Smoothing of one-and two-dimensional discontinuities in potential energy surfaces

Background: The generation of potential energy surfaces is a critical step in theoretical models aiming to understand and predict nuclear fission. Discontinuities frequently arise in these surfaces in unconstrained collective coordinates, leading to missing or incorrect results. Purpose: This work aims to produce efficient and physically motivated computational algorithms to refine potential energy surfaces by removing discontinuities. Method: Procedures based on tree-search algorithms are developed which are capable of smoothing discontinuities in one-and two-dimensional potential energy surfaces while minimizing their overall energy. Results: Each of the new methods is applied to smooth candidate discontinuities in Cf252, Th222, and Ra218. The effectiveness of each case is analyzed both qualitatively and quantitatively. The one-dimensional method is also compared to the adiabatic and linear interpolation approaches which are commonly used to remove discontinuities.
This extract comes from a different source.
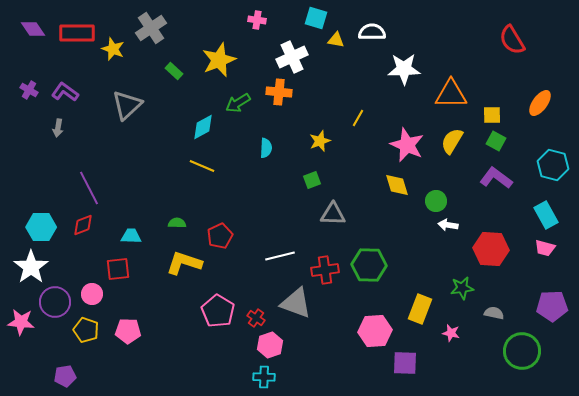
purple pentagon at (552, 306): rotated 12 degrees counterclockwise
Conclusions: The smoothing methods presented in this work are resource efficient and successful for one-and two-dimensional discontinuities; they will improve the fidelity of potential energy surfaces as well as their subsequent uses in beyond mean-field applications. Complex discontinuities occurring in higher dimensions may require alternative approaches which better utilize prior knowledge of the potential energy surface to narrow their searches.